Some customers just won’t pay you, or charge a payment back once a service was provided. It is a normal business phenomenon, for some companies and sectors more than others. Some of the companies we’ve worked with have seen 3% and more of their revenue eaten up by losses. Not knowing why, most forget about losses and try to view them as the cost of doing business, while focusing on detection and prevention of loss-causing customers before those are caused.
The end result? Hundreds of thousands, sometimes millions of lost dollars left unclaimed, and a business that could have grown much quicker that ends up focusing on limiting its ability to sell in fear of defaulting customers instead of selling more. To a small business, this can be a death blow.
There’s a better way to approach this unfortunate situation. Proactive Loss Management is more than simply managing accounts receivables; it’s a process that combines several activities to follow up and understand and resolve losses and their causes in a systematic way. When implementing these activities, some of our customers saw immediate upside, up to 10% of recovery within a few weeks. Imagine cutting down losses by 10% with a simple process; how much more can you sell in a month?
Some of our customers found that they are not only able to take more risks, but that customers who went through this process and recovered created top line growth that was bigger than the recovered amount, up to 10% increase in revenues. How can that be done?
Proactive Loss Management is comprised of several activities:
Root cause analysis
The first question to ask about any defaulting customer is “why?”. Why aren’t they paying? You’ll discover that customers have many different reasons and that those reasons will inform your operational processes and make you more efficient and improve your product (need more reasons to talk to your defaulted customers? Read here).
You may discover that your invoices have a distorted layout, or that your descriptor on the credit card’s billing statement is wrong and prompts chargebacks, or that the your legal contract is ambiguous. Any of these creates losses that are a result of a misunderstanding, more than malicious intent. All are also fixable and can make a huge difference in payments in a short time. Furthermore, not only will you solve existing customers’ issues, you’ll be able to prevent them from repeating for future customers, compounding this positive effect.
As losses mature you’ll run across more customers with unique reasons for non-payment. Much like optimizing front end conversion, personalizing the Loss Management experience is important and reaches both better results and greater customer satisfaction. Segment your customers based on their personal details and financial situation, both those that you had before they defaulted and what you learn based on their responses after they have. The more accurate you are about addressing a customer’s pain, the more likely they are to respond to you and be willing to work with you on a solution; try to force them into a one-size-fits-all solution, and you’ll easily lose them and any recovery opportunity.

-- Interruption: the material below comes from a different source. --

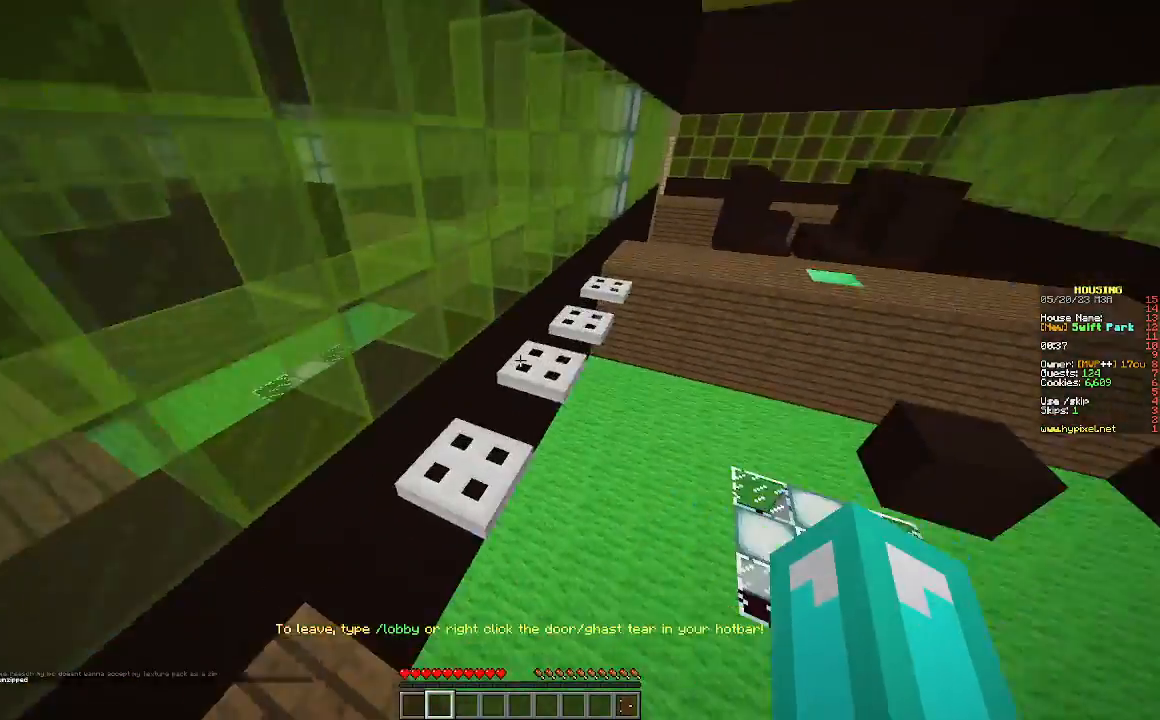
{"keys": [], "mouse": [], "events": [[500, "w", "up"]]}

Forgetting to pay is easy. Even if you’ve reached an agreement with a customer, staying top of mind so they’ll pay when they need to is important. Whether they are in a grace period or losses have already materialized, you need to be friendly but firm and demand the payment you are owed.

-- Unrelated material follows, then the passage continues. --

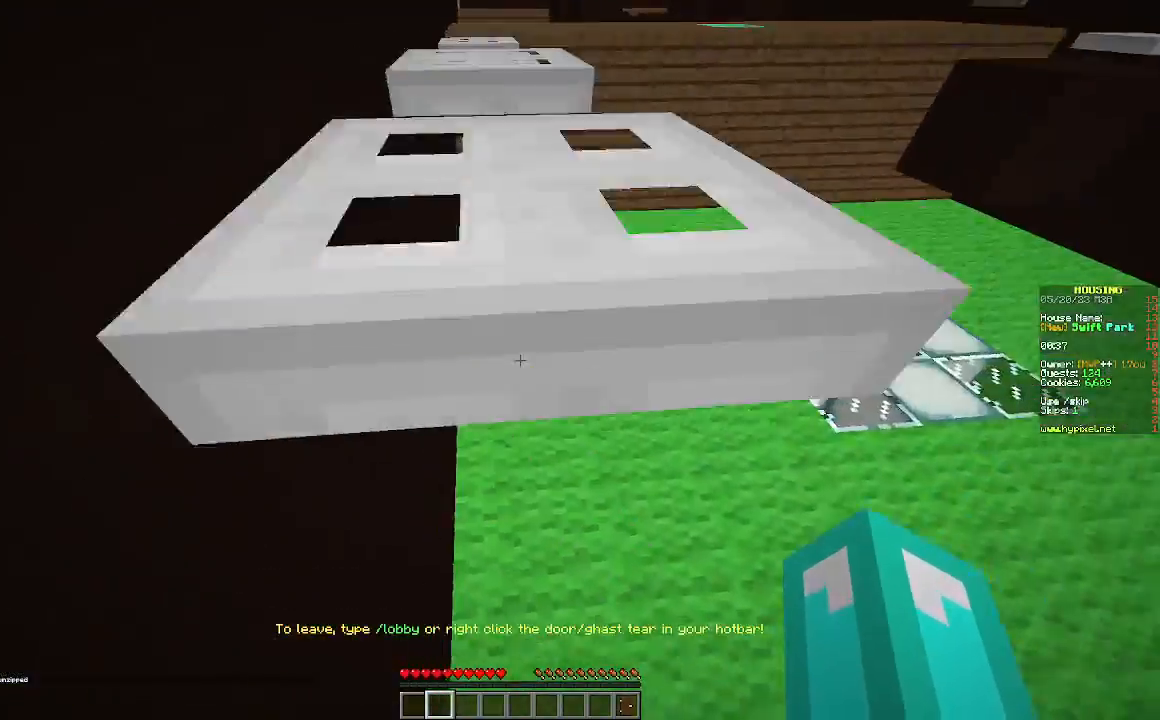
{"keys": ["s"], "mouse": [], "events": [[400, "s", "down"]]}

Multiple-channel escalating follow up is best for getting customers to respond and tell you why they’re not paying, or pay when they need to. Constantly optimizing on the content and design of your communication will help you get more responses faster.
Proactive Loss Management is focused on retention. By thinking about losses as lost relationships rather than just a sum of money that needs to be recovered, merchants enjoy better customer retention. We’ve seen customer lifetime value grow significantly with customers going through Proactive Loss Management since, counterintuitively, going through a default that’s managed the right way increases brand trust and loyalty.
It’s easy to forget about dealing with receivables. It’s an unpleasant job, definitely not the delightful part of your product and offering. Still, it’s an important one – for the money you’re losing, for the relationships you can recover, and for the insights it can generate. Start today and you may see benefit in just a few weeks!